蓫蒇吓了一跳,他环视了一下此时的场面,又看了看伯楝和仲桑,神经紧紧地绷着了。
其实伯楝现在心里也没有底,不知道叔旦四兄弟的“安内”工作做得怎么样,今天会不会有人捣乱。
仲桑更是箭在弦上,脑子做好了最坏的打算,关键时刻护着伯兄伯楝离开。
他听到青壮年人群里面有人喊出这么一句,他也打了一颤,便在人群里寻找着那个说话的人。
自然,谁也没有回答这个问题。
在人群里,仲石、季石听到老湫敖乙枨说到“听信妖言”几个字时,就不自然了,还对号入座了,更紧张起来。
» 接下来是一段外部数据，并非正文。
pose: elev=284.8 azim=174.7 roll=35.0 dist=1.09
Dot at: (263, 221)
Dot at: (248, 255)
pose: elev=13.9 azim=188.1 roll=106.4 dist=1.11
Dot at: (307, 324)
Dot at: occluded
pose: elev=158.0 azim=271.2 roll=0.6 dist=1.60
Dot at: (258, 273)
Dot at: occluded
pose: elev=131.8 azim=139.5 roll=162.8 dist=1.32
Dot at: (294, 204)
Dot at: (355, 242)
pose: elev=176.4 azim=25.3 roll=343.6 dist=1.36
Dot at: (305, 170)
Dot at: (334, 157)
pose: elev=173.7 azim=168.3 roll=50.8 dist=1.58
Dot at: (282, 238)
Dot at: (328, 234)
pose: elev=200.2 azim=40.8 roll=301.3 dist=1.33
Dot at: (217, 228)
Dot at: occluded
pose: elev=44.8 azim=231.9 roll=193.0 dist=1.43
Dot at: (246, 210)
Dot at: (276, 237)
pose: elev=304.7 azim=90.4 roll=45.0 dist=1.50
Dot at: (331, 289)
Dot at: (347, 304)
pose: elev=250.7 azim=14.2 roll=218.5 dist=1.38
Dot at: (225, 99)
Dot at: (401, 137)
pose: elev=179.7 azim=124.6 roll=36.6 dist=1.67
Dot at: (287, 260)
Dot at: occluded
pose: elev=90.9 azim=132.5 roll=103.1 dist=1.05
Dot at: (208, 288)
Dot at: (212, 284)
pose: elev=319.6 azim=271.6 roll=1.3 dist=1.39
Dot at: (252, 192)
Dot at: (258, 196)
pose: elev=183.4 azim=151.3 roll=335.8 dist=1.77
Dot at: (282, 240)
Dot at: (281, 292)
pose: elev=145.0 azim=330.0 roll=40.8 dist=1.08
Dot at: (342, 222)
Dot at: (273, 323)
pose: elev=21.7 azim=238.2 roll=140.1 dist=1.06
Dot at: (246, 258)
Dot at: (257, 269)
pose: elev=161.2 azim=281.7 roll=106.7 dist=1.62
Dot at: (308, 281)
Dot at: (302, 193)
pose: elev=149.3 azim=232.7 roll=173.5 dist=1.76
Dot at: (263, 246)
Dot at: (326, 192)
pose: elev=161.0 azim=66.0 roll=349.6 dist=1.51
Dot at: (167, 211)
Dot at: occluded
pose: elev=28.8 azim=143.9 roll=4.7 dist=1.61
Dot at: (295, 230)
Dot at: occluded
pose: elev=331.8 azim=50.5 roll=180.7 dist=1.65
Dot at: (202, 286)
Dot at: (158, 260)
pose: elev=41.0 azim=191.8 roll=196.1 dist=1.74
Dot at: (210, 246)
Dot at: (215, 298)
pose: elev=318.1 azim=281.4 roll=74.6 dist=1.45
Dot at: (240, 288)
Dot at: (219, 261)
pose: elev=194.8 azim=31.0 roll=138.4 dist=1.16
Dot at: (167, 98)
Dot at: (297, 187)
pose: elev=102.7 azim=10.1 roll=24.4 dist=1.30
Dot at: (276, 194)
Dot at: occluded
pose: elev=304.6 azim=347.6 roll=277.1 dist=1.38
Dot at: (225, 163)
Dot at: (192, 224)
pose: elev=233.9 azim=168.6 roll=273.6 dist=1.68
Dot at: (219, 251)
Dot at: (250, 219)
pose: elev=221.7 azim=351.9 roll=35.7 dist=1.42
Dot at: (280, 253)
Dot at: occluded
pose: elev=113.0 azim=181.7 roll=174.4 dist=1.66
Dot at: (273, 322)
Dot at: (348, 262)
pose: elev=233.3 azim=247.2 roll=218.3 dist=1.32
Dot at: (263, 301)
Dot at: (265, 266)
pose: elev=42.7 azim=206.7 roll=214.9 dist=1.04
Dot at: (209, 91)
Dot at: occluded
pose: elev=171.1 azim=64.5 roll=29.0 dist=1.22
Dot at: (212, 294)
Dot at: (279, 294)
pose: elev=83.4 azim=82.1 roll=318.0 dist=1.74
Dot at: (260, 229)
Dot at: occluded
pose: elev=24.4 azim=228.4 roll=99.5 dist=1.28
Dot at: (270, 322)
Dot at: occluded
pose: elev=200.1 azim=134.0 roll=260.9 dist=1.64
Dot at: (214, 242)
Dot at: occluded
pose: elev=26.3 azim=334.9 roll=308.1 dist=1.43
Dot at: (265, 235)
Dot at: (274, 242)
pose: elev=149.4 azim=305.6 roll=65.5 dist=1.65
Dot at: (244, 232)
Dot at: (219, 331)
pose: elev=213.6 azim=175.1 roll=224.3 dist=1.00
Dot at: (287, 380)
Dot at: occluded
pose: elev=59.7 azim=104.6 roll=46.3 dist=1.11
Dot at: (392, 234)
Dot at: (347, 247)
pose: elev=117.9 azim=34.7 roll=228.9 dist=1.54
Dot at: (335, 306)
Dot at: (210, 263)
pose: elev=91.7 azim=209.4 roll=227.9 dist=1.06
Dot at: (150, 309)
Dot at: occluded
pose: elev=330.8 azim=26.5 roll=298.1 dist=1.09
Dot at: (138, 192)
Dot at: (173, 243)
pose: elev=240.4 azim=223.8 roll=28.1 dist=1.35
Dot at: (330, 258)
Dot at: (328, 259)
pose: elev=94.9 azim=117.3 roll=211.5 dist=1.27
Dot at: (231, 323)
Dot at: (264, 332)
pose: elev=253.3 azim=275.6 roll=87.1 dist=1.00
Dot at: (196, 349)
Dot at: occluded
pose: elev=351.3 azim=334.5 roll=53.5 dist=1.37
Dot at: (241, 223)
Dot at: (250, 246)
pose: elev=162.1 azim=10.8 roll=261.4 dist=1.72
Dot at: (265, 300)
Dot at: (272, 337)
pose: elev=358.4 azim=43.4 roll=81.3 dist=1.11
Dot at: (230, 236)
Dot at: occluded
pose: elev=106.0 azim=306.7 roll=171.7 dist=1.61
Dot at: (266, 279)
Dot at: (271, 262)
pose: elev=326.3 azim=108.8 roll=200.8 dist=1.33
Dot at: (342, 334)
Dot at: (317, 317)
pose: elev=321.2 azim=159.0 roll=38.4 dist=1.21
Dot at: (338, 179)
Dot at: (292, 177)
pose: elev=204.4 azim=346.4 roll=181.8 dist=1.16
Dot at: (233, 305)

叔石站在老弱病残的人堆里,他也听到了老湫敖乙枨说的“听信妖言”,还听到他说“错把新湫敖伯楝当作了楚国的内应”的话。
他知道,说伯楝是内奸,说蓫蒇是楚国国君派遣来的密探,这个歪主意是自己出的,伯石和季石到老湫敖乙枨那里告的密,现在老湫敖乙枨这么说,明显是想把责任往那外推。
这时,又有人说:“是呀,这此是为何呢?”
还有人说:“你听信妖言,那个‘妖’是何人呢?”
看样子是想找出责任人,找出那个“妖”是谁。